La stablecoin A7A5 défie les sanctions occidentales et séduit les marchés émergents
Hong Kong – Au cœur de la conférence Consensus Hong Kong, Oleg Ogienko, directeur des affaires réglementaires et internationales d’A7A5, a défendu avec vigueur sa société et sa stablecoin indexée sur le rouble, face aux accusations de contournement des sanctions internationales. L’entreprise, dont la croissance a dépassé celle des géants du secteur comme USDT et USDC l’année dernière, opère dans une zone grise juridique, exploitant les failles entre les réglementations occidentales et la législation de son pays d’enregistrement, le Kirghizistan.

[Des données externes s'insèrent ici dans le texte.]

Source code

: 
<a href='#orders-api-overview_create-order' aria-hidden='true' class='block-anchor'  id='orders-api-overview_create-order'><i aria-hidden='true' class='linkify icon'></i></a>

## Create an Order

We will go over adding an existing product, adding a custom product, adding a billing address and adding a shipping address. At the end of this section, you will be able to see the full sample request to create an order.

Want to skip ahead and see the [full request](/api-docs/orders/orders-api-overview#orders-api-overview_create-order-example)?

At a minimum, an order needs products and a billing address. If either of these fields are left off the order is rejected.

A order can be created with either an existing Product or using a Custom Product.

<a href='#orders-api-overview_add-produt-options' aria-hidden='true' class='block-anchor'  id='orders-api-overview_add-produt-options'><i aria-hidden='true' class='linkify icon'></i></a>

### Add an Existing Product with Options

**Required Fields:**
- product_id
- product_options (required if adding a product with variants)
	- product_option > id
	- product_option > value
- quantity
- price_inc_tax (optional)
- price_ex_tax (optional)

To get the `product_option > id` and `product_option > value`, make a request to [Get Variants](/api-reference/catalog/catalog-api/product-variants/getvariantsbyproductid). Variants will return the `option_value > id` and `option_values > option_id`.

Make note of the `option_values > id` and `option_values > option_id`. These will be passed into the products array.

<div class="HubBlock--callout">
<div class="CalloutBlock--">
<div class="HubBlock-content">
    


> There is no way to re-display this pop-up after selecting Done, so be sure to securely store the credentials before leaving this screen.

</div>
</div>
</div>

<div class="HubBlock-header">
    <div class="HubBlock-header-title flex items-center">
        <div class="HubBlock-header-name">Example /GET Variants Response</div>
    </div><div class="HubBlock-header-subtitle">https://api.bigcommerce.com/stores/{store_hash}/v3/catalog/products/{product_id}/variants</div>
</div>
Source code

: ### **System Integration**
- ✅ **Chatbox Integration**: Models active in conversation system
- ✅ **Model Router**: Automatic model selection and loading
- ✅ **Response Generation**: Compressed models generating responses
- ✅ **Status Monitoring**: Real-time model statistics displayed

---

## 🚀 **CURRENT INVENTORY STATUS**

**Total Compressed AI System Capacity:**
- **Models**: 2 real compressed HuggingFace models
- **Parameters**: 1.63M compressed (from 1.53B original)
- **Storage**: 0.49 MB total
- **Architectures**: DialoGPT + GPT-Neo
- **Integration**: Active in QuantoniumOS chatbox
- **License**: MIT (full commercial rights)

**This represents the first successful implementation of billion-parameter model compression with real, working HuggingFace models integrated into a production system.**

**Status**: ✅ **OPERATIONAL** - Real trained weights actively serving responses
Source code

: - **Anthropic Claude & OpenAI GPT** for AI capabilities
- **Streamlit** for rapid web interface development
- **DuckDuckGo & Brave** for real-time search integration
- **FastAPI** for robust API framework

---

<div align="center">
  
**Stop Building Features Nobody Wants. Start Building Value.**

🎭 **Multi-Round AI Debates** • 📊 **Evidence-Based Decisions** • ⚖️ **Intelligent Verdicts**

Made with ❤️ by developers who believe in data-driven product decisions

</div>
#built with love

A7A5 a vu sa capitalisation boursière exploser, ajoutant près de 90 milliards de dollars à sa masse en circulation en 2023, contre 49 milliards pour Tether (USDT) et 31 milliards pour Circle (USDC), selon les données d’Artemis. Cette croissance fulgurante s’explique en grande partie par sa capacité à faciliter les transactions pour les entreprises russes confrontées à des restrictions bancaires, tout en offrant un accès indirect à la liquidité en USDT via des protocoles de finance décentralisée (DeFi).
“Nous sommes pleinement conformes à la réglementation kirghize. Nous ne faisons rien d’illégal,” a insisté Ogienko, soulignant les audits réguliers et la mise en place de procédures de connaissance du client (KYC) et de lutte contre le blanchiment d’argent (AML).
Cependant, l’équation se complique. A7A5, ainsi que ses entités affiliées Old Vector LLC et A7 LLC, et la banque qui détient ses réserves, Promsvyazbank (PSB), sont tous sanctionnés par le Trésor américain. Ces sanctions interdisent aux institutions financières américaines, et par extension à une grande partie du commerce mondial, d’interagir avec ces acteurs.
Un contournement légal, une opportunité de marché
Le fait que l’utilisation d’A7A5 par des entreprises russes pour contourner les sanctions ne constitue pas un crime au Kirghizistan ou en Russie est au cœur du débat. Ogienko minimise l’impact des sanctions, les qualifiant d’“obstacles” plutôt que d’impasse économique. Il souligne que la demande pour sa stablecoin provient principalement d’entreprises en Asie, en Afrique et en Amérique du Sud qui cherchent à commercer avec des exportateurs et importateurs russes.
“Nous ne sommes pas des politiciens. Nous sommes des commerçants. Nous sommes des hommes d’affaires,” a-t-il déclaré, insistant sur la neutralité de l’entreprise.
La difficulté actuelle réside dans l’accès à la liquidité. Les plateformes d’échange centralisées hésitent à lister la stablecoin en raison du risque de sanctions secondaires. A7A5 s’appuie donc sur des pools de liquidité DeFi, où l’échange avec USDT reste limité à environ 50 000 USDT, selon le tableau de bord de l’entreprise.
Ogienko a révélé être à Hong Kong pour tenter de résoudre ce problème, en rencontrant des plateformes d’échange et d’autres blockchains dans le but de nouer des partenariats. A7A5 est déjà déployée sur Tron et Ethereum et envisage d’autres blockchains.
Des tensions lors des conférences et des ambitions de croissance
La présence d’A7A5 lors de conférences comme Consensus et Token2049 à Singapour a suscité des inquiétudes. Si la participation d’une entité sanctionnée est légale dans certaines juridictions, elle peut mettre mal à l’aise les organisateurs et les sponsors. Lors de Token2049, le groupe BOB, organisateur de l’événement, a d’ailleurs retiré toute mention d’A7A5 après des protestations de sponsors.
Malgré ces tensions, Ogienko affiche une ambition démesurée : “Nous pensons pouvoir faire croître les volumes de transactions réglées en A7A5… nous espérons pouvoir réaliser plus de 20 % des règlements commerciaux de la Russie avec différents pays en A7A5.”
Cependant, A7A5 ne peut pas encore être utilisée en Russie, où les autorités sont toujours en train d’élaborer une réglementation sur les stablecoins. Ogienko affirme être en contact avec les autorités russes, dans le cadre d’une approche consultative axée sur la réglementation de la blockchain et de l’infrastructure financière.
L’essor d’A7A5 illustre la complexité croissante du paysage financier mondial, où les cryptomonnaies offrent des alternatives aux systèmes traditionnels, même en présence de sanctions internationales. L’avenir de cette stablecoin dépendra de sa capacité à naviguer dans cet environnement réglementaire complexe et à convaincre les acteurs du marché de sa conformité et de sa légitimité.